**SUPPLIED TEXT**
PACE Solver Description: Bad Dominating Set Maker

Dobler, Alexander; Fink, Simon Dominik; Rocton, Mathis

doi:10.4230/LIPIcs.IPEC.2025.35

PACE Solver Description:
Bad Dominating Set Maker

Alexander Dobler

Algorithms and Complexity Group, TU Wien, Austria Simon Dominik Fink

Algorithms and Complexity Group, TU Wien, Austria Mathis Rocton

Algorithms and Complexity Group, TU Wien, Austria

Abstract

Dominating Set and Hitting Set are two well-known NP-hard problems on graphs and hypergraphs, respectively. For Dominating Set, we seek a subset $S$ of vertices of minimum size, such that every vertex has a neighbor in $S$ . For Hitting Set, we require that this minimum size subset $S$ intersects each hyperedge. We present Bad Dominating Set Maker, our solver for both problems posed in the exact tracks of the 2025 PACE Challenge. It uses reduction rules, dynamic programming on tree decompositions, and external Vertex Cover and SAT solvers.

Keywords and phrases:

Dominating Set, Hitting Set, Pace Challenge

Funding:

Alexander Dobler: Vienna Science and Technology Fund (WWTF) grant
[10.47379/ICT19035].

Simon Dominik Fink: Vienna Science and Technology Fund (WWTF) grant [10.47379/ICT22029] and Austrian Science Fund (FWF) grant [10.55776/Y1329].

**REQUIRED TASKS**
(A) Repeat the stretch of the PACE solver description from "Algorithms and Complexity Group, TU Wien, Austria Mathis" through "and SAT solvers.".
(B) Summarize the PACE solver description in two sentences.
(C) Write the next part of the PACE solver description for Bad Dominating Set Maker, starting after its final line.

**GIVEN INFORMATION**
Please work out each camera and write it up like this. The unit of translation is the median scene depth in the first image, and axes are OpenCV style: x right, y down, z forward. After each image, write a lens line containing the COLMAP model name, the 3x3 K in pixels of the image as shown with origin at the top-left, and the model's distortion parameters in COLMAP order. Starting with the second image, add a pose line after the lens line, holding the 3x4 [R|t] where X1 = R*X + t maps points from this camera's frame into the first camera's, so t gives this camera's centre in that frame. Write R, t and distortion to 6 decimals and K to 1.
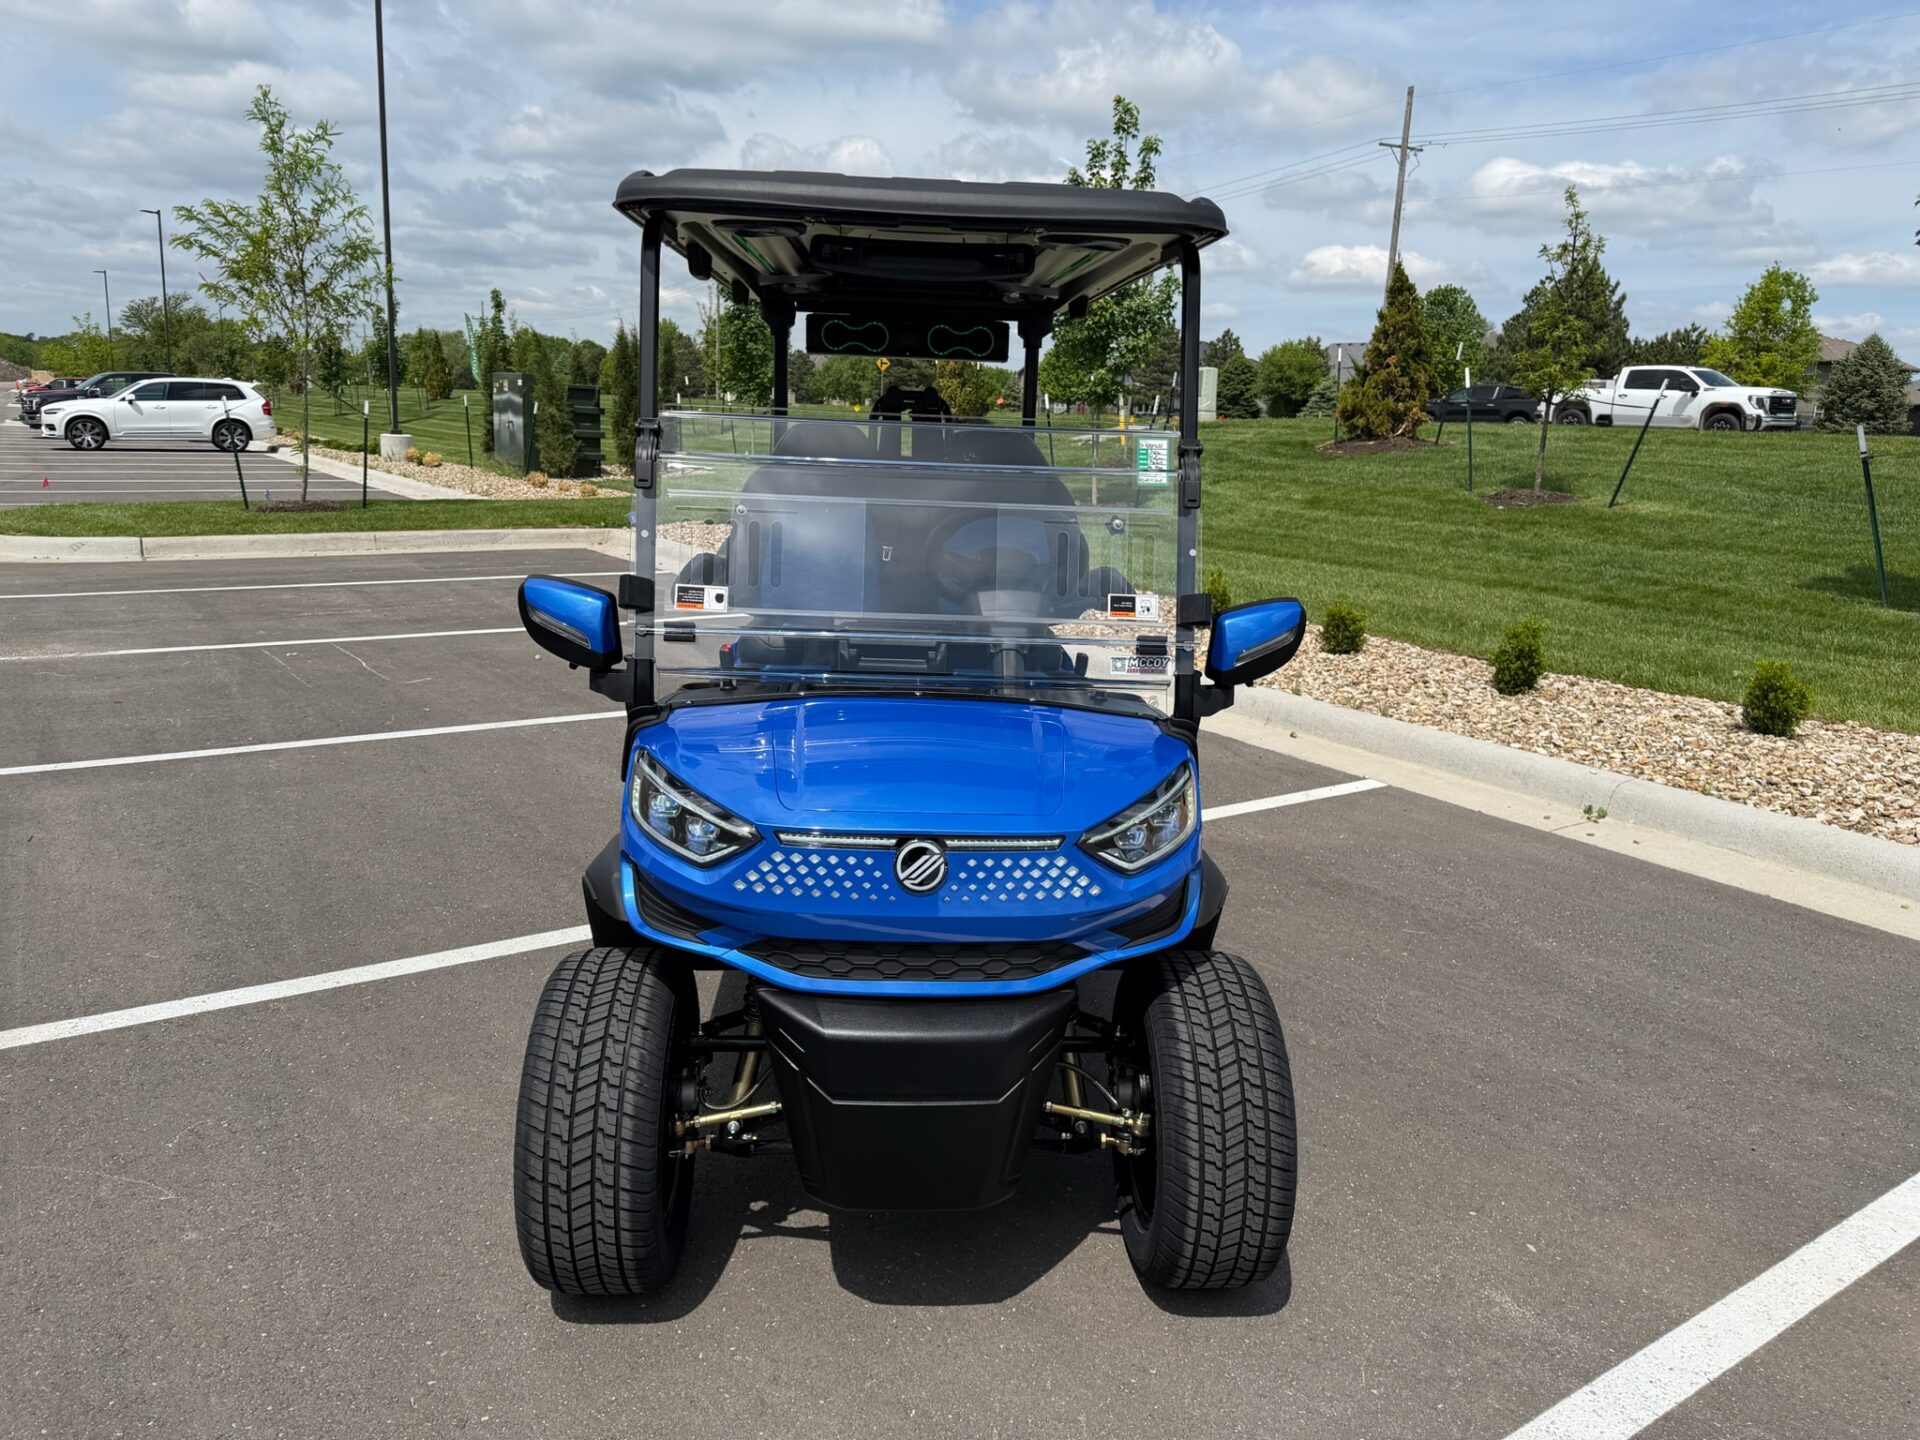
lens RADIAL K [[1354.1, 0, 970.2], [0, 1354.1, 696.3], [0, 0, 1]] dist [0.024335, -0.037086]
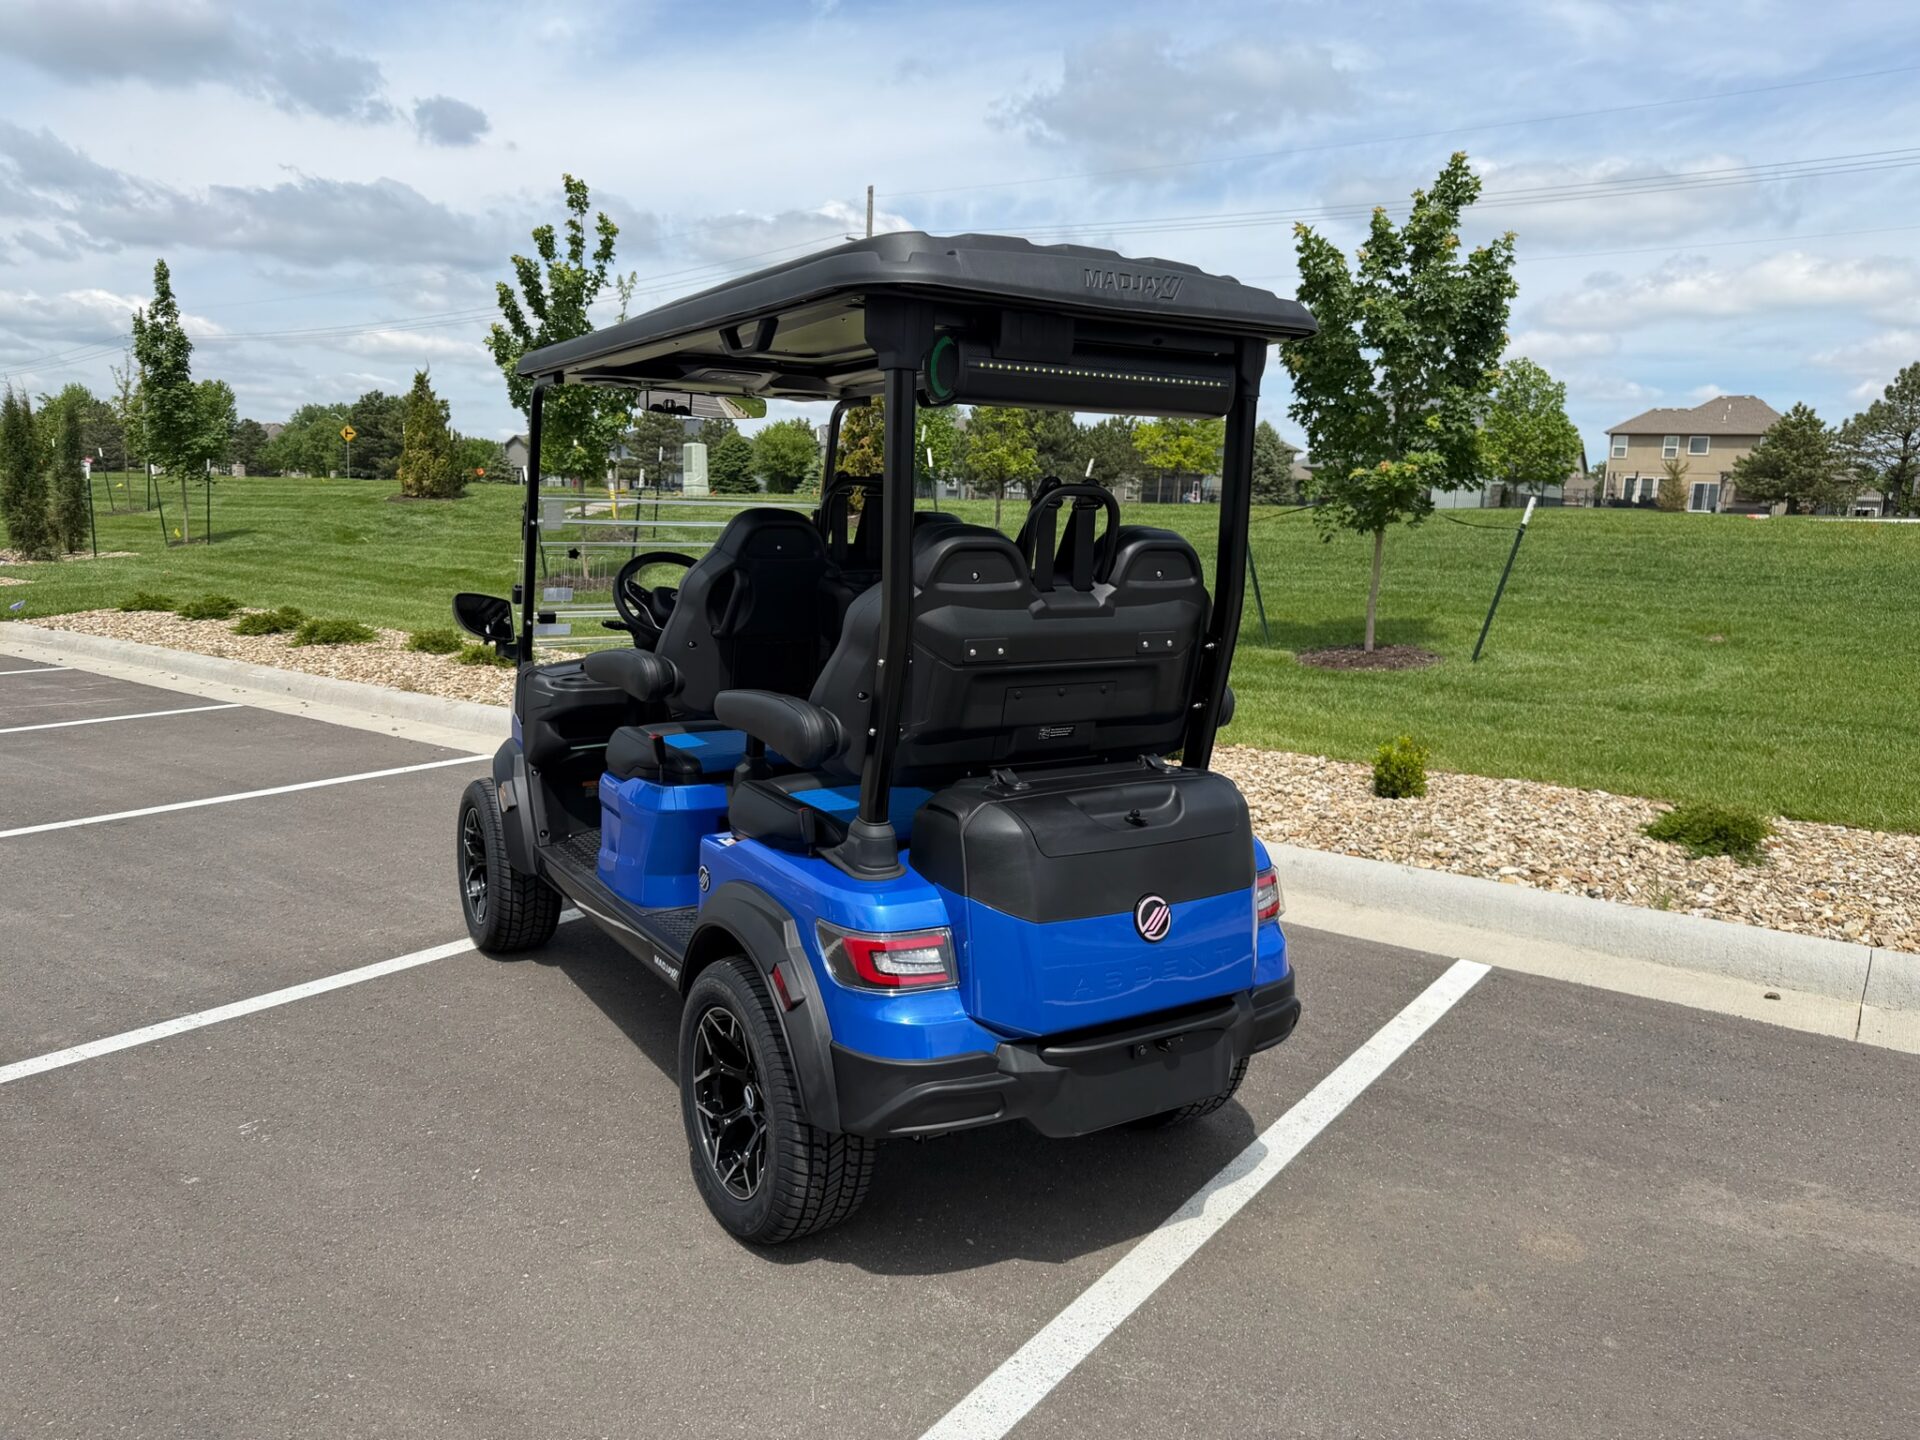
lens RADIAL K [[1354.1, 0, 961.9], [0, 1354.1, 690.1], [0, 0, 1]] dist [0.024335, -0.037086]
pose [[0.937963, -0.054528, 0.342421, 0.010636], [0.074007, 0.996283, -0.044072, 0.002340], [-0.338745, 0.066680, 0.938512, -0.008656]]
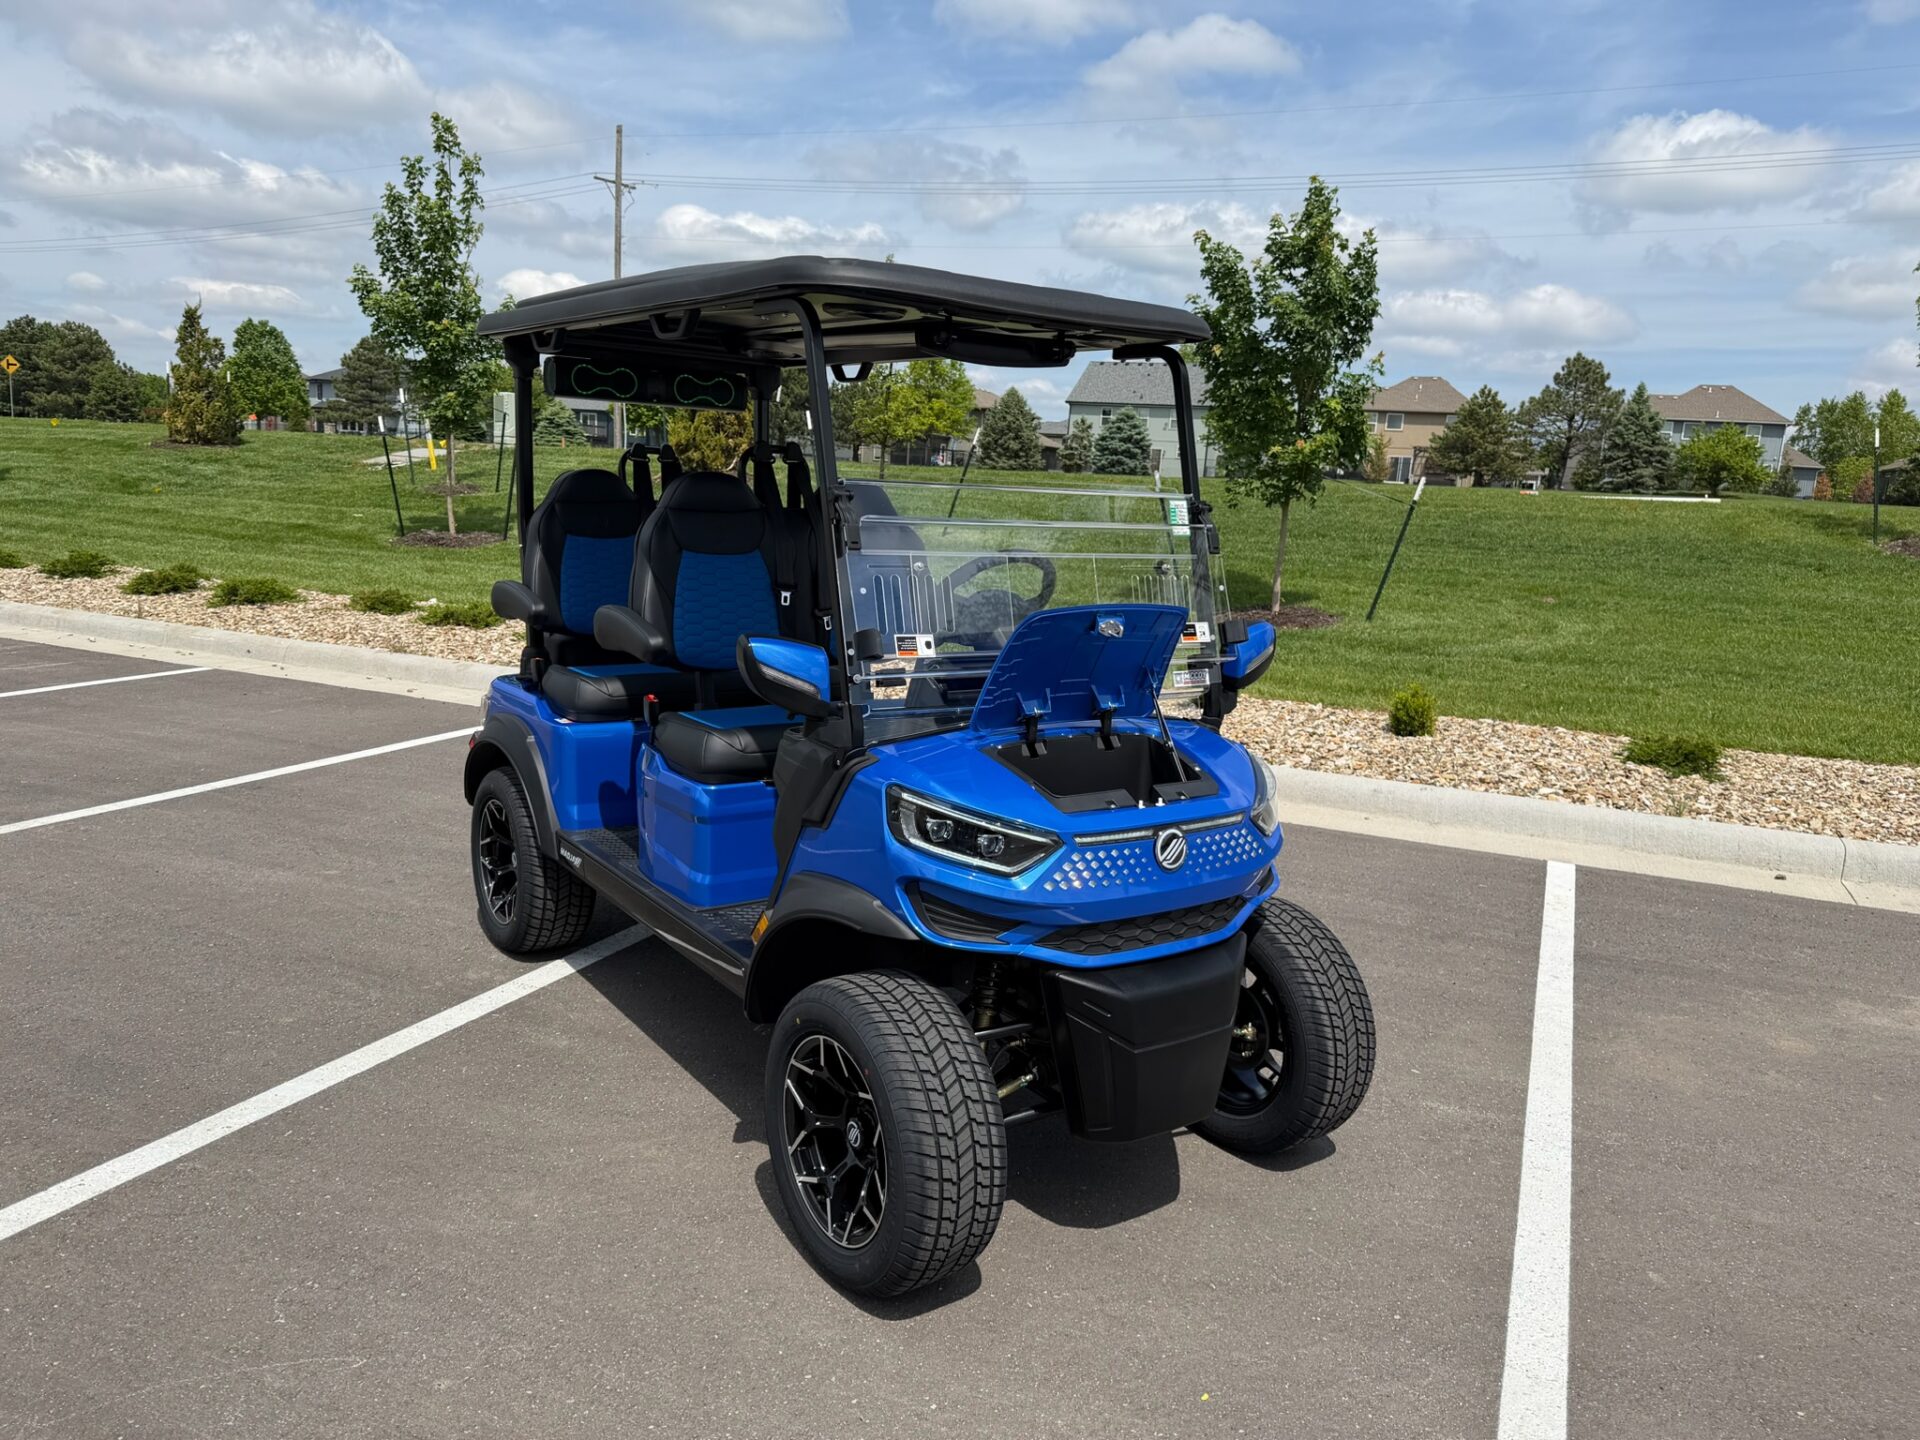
lens RADIAL K [[1354.1, 0, 971.3], [0, 1354.1, 688.8], [0, 0, 1]] dist [0.024335, -0.037086]
pose [[0.846112, -0.075880, 0.527576, -0.125030], [0.087853, 0.996131, 0.002376, -0.005946], [-0.525715, 0.044339, 0.849504, 0.004953]]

**OUTPUTS BY TASK**
(A)
Algorithms and Complexity Group, TU Wien, Austria Mathis Rocton

Algorithms and Complexity Group, TU Wien, Austria

Abstract

Dominating Set and Hitting Set are two well-known NP-hard problems on graphs and hypergraphs, respectively. For Dominating Set, we seek a subset $S$ of vertices of minimum size, such that every vertex has a neighbor in $S$ . For Hitting Set, we require that this minimum size subset $S$ intersects each hyperedge. We present Bad Dominating Set Maker, our solver for both problems posed in the exact tracks of the 2025 PACE Challenge. It uses reduction rules, dynamic programming on tree decompositions, and external Vertex Cover and SAT solvers.

(B) Alexander Dobler, Simon Dominik Fink, and Mathis Rocton of the Algorithms and Complexity Group at TU Wien present Bad Dominating Set Maker, their solver for the Dominating Set and Hitting Set problems in the exact tracks of the 2025 PACE Challenge. The solver uses reduction rules, dynamic programming on tree decompositions, and external Vertex Cover and SAT solvers.

(C)
Mathis Rocton: European Union’s Horizon 2020 research and innovation COFUND programme (LogiCS@TUWien, grant agreement No 101034440).

Copyright and License:

2012 ACM Subject Classification:

Theory of computation

\rightarrow

Graph algorithms analysis ; Theory of computation

\rightarrow

Parameterized complexity and exact algorithms

Supplementary Material:

Software (source code): https://github.com/Doblalex/pace2025 [3]
archived at

swh:1:dir:77b0720cd14b92e8d17e114ccf5c1ea89f79dfc9

DOI:

10.4230/LIPIcs.IPEC.2025.35

Event:

20th International Symposium on Parameterized and Exact Computation (IPEC 2025)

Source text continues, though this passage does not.